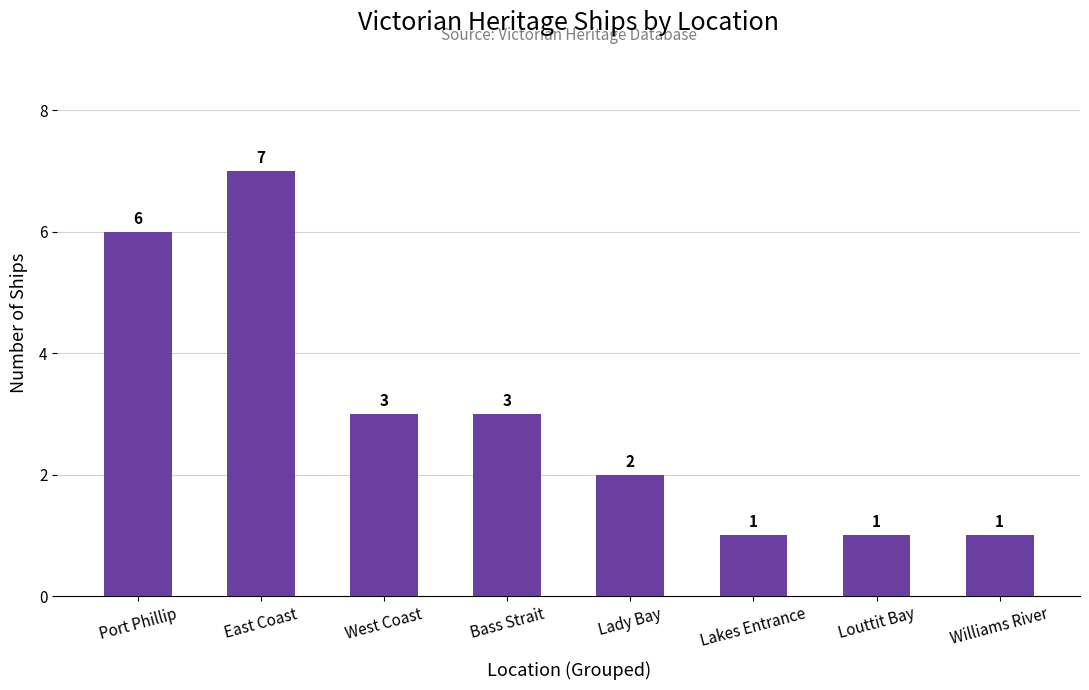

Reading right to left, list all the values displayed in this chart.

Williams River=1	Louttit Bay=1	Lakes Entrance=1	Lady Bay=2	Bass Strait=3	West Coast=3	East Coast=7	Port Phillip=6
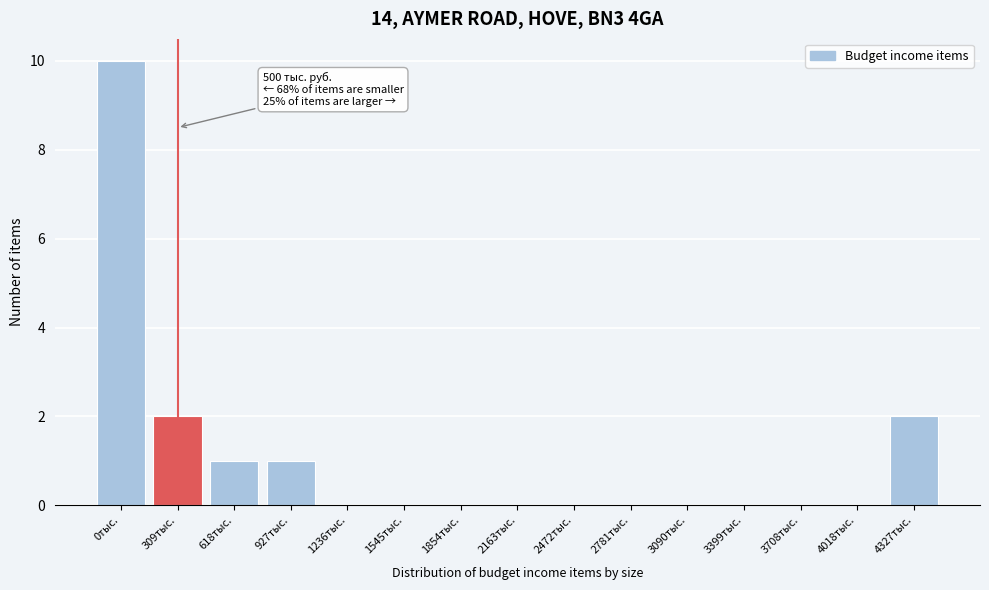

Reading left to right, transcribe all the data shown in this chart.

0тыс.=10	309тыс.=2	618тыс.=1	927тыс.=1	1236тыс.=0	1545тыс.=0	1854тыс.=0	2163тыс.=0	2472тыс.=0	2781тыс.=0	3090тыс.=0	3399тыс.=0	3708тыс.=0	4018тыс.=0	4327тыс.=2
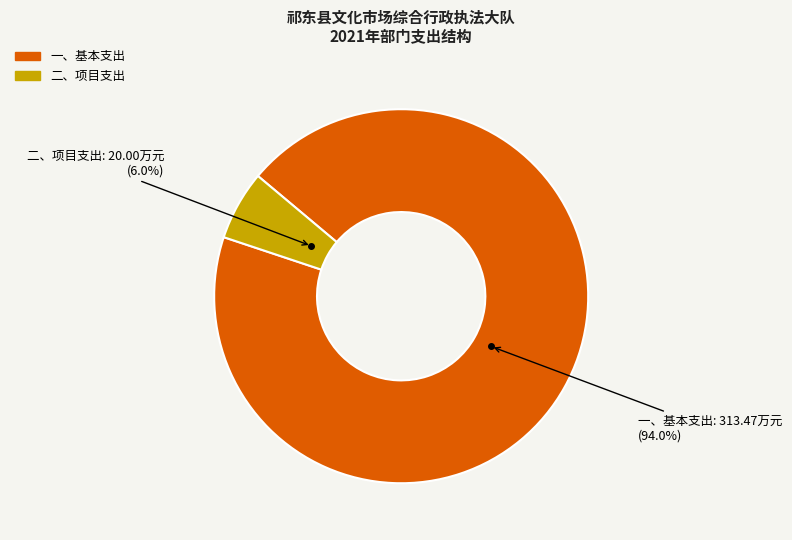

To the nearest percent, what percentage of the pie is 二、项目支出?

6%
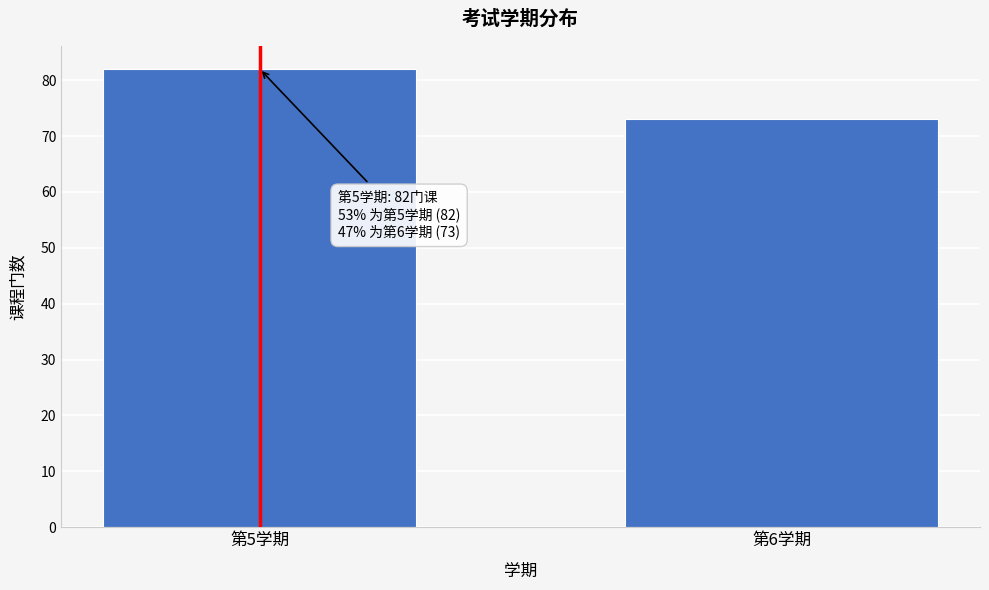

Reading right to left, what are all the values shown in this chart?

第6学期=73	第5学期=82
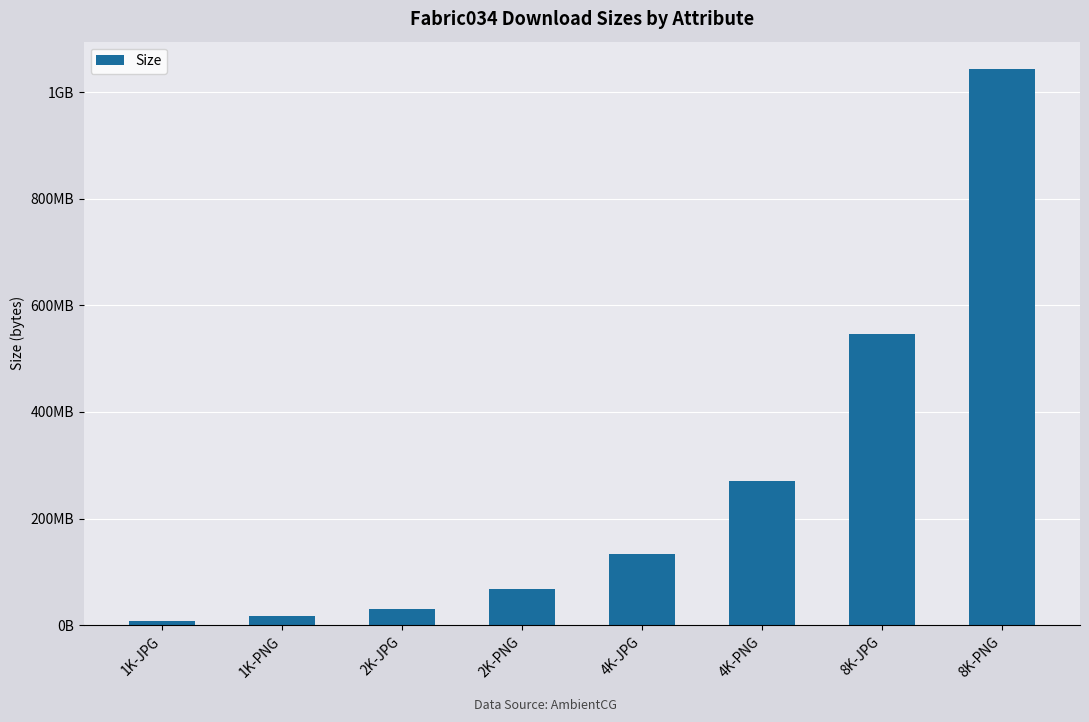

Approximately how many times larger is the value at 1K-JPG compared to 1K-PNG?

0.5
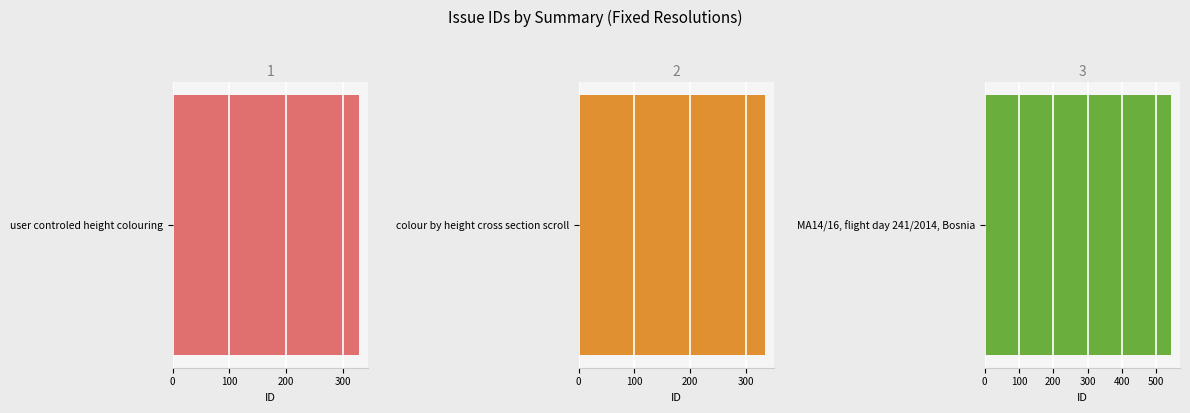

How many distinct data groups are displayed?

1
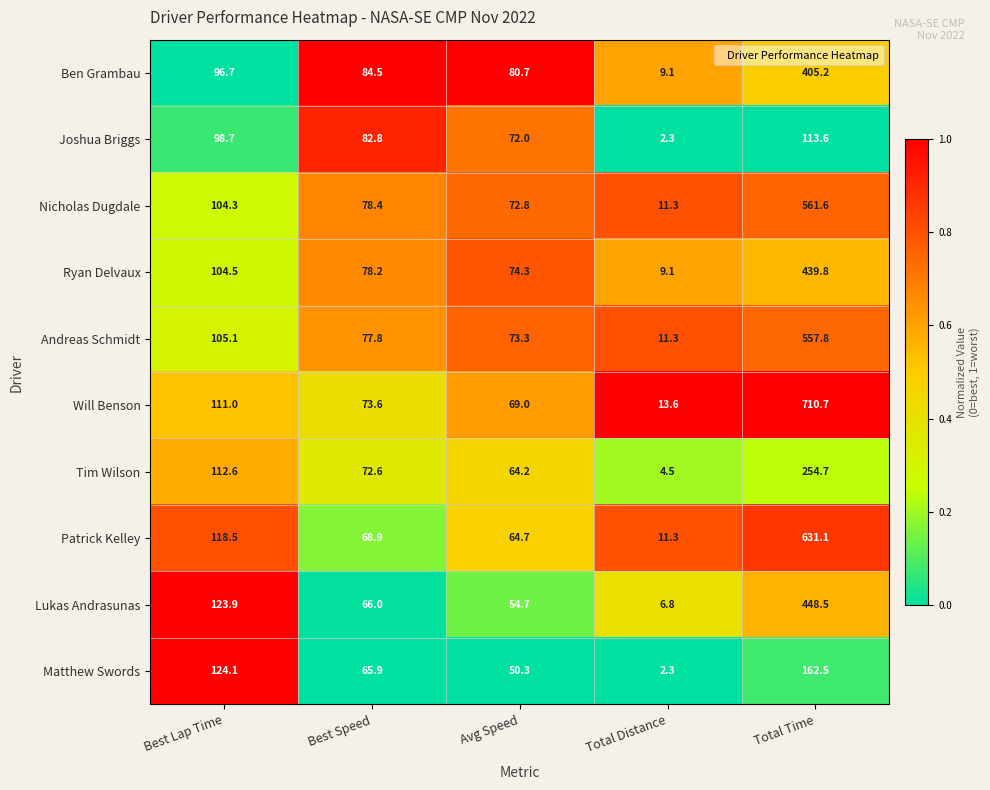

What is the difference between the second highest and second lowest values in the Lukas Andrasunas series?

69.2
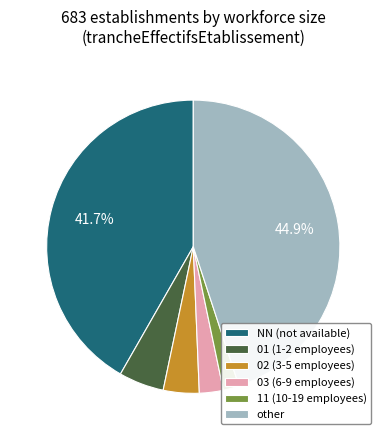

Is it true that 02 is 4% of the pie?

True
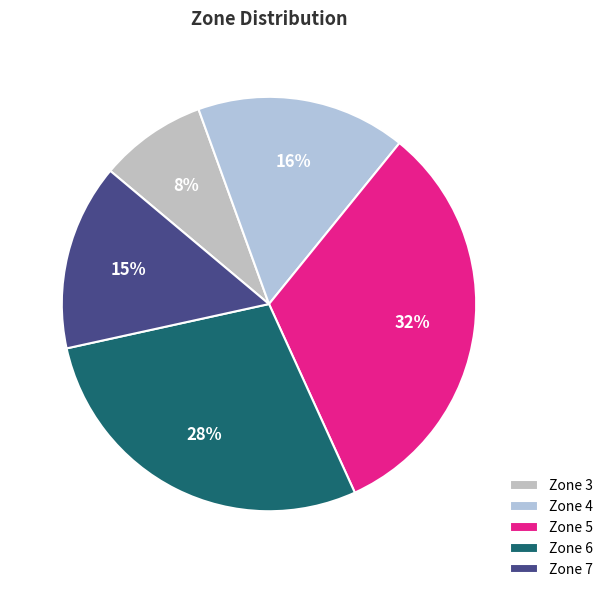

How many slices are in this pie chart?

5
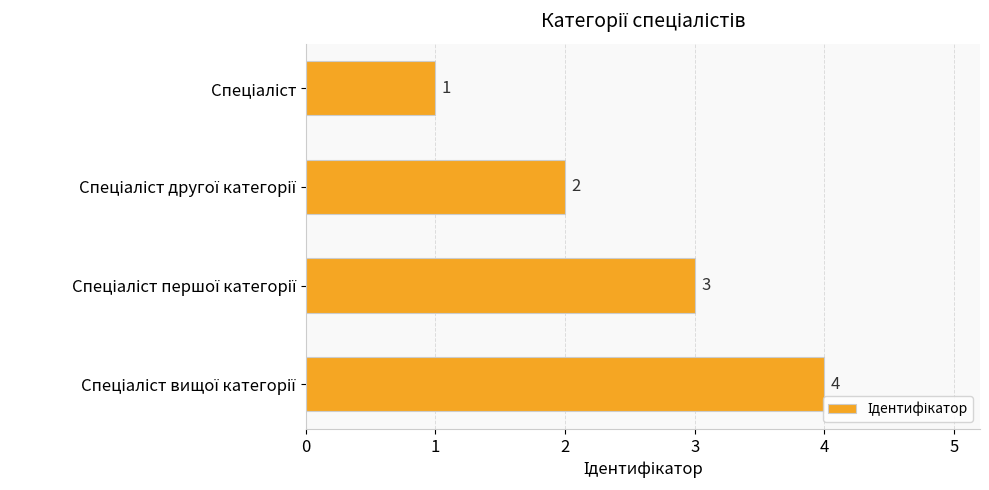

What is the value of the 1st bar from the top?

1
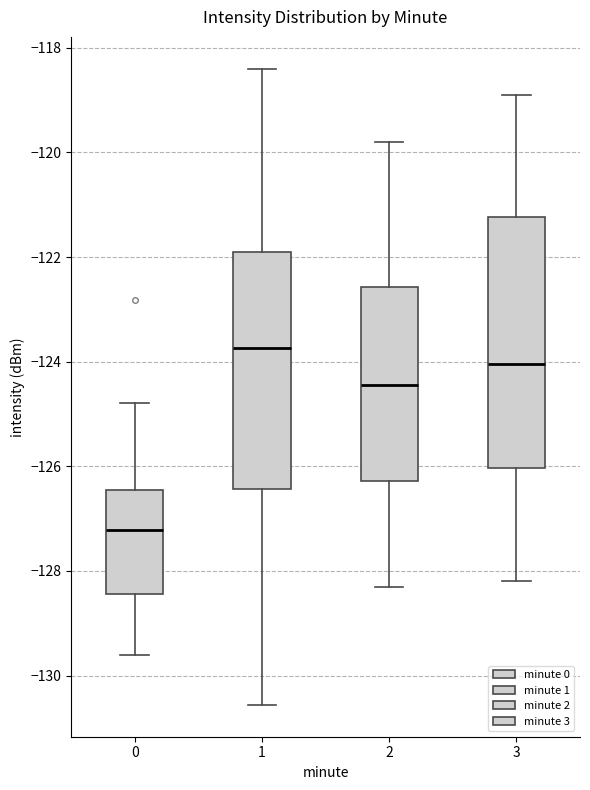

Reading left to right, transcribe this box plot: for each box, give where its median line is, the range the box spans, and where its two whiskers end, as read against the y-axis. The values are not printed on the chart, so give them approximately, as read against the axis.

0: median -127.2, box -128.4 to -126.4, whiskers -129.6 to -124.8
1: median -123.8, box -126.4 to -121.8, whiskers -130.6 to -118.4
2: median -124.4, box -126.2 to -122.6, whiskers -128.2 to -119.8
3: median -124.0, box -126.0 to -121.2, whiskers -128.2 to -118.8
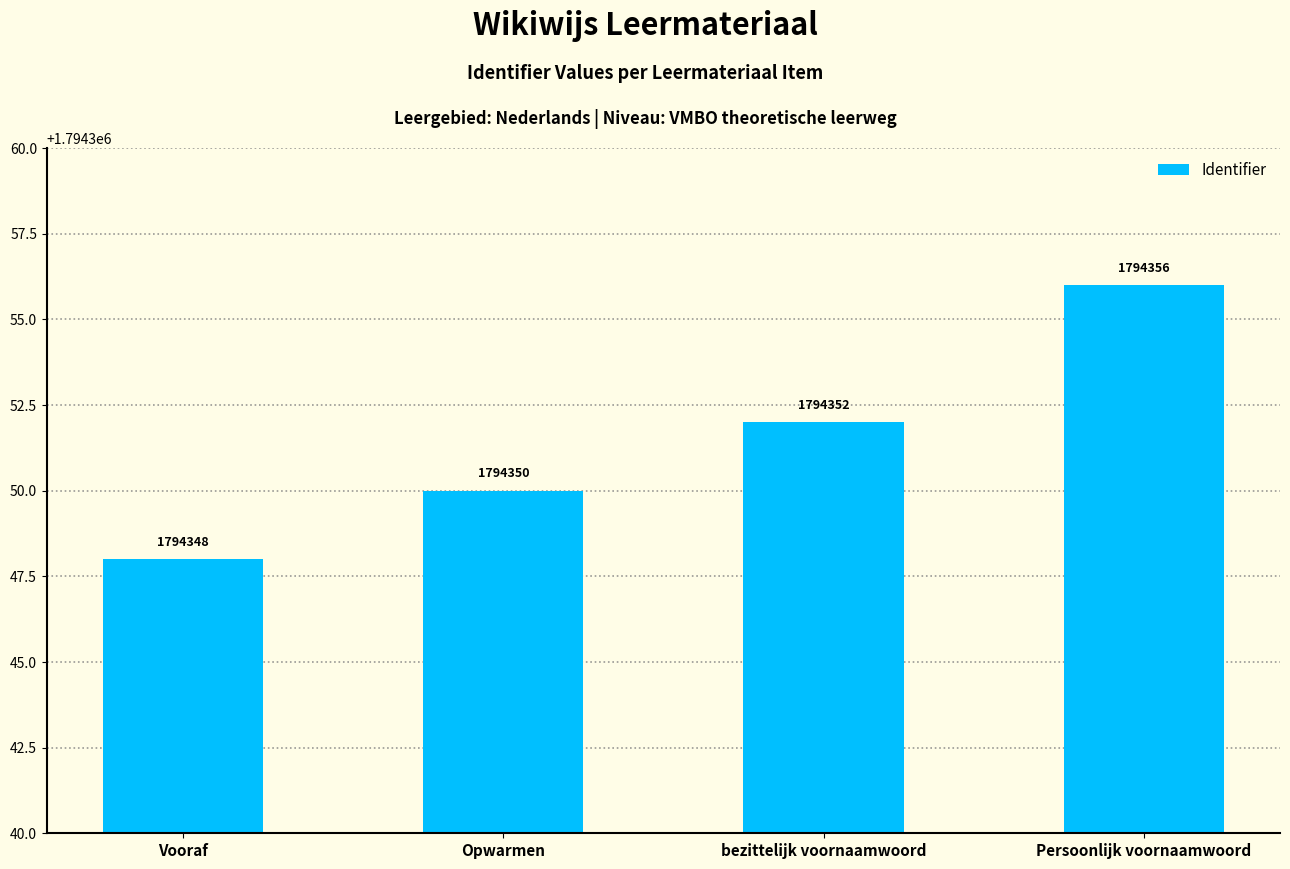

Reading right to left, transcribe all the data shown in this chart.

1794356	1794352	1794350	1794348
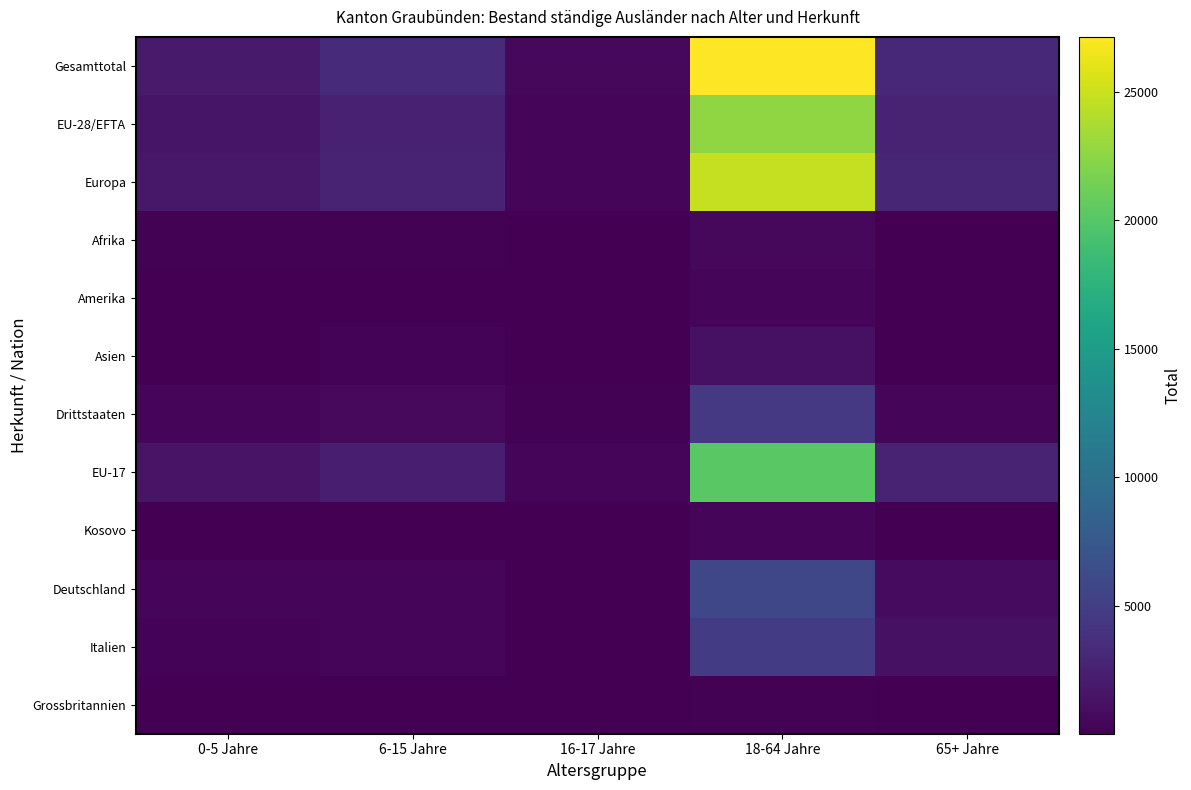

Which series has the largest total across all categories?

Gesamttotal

● **Brief**: Reproduce the material above verbatim, omitting the pictures.

● **Written solution**:
Reading right to left, list all the values displayed in this chart.

Williams River=1	Louttit Bay=1	Lakes Entrance=1	Lady Bay=2	Bass Strait=3	West Coast=3	East Coast=7	Port Phillip=6

Reading left to right, transcribe all the data shown in this chart.

0тыс.=10	309тыс.=2	618тыс.=1	927тыс.=1	1236тыс.=0	1545тыс.=0	1854тыс.=0	2163тыс.=0	2472тыс.=0	2781тыс.=0	3090тыс.=0	3399тыс.=0	3708тыс.=0	4018тыс.=0	4327тыс.=2

To the nearest percent, what percentage of the pie is 二、项目支出?

6%

Reading right to left, what are all the values shown in this chart?

第6学期=73	第5学期=82

Approximately how many times larger is the value at 1K-JPG compared to 1K-PNG?

0.5

How many distinct data groups are displayed?

1

What is the difference between the second highest and second lowest values in the Lukas Andrasunas series?

69.2

Is it true that 02 is 4% of the pie?

True

How many slices are in this pie chart?

5

What is the value of the 1st bar from the top?

1

Reading left to right, transcribe this box plot: for each box, give where its median line is, the range the box spans, and where its two whiskers end, as read against the y-axis. The values are not printed on the chart, so give them approximately, as read against the axis.

0: median -127.2, box -128.4 to -126.4, whiskers -129.6 to -124.8
1: median -123.8, box -126.4 to -121.8, whiskers -130.6 to -118.4
2: median -124.4, box -126.2 to -122.6, whiskers -128.2 to -119.8
3: median -124.0, box -126.0 to -121.2, whiskers -128.2 to -118.8

Reading right to left, transcribe all the data shown in this chart.

1794356	1794352	1794350	1794348

Which series has the largest total across all categories?

Gesamttotal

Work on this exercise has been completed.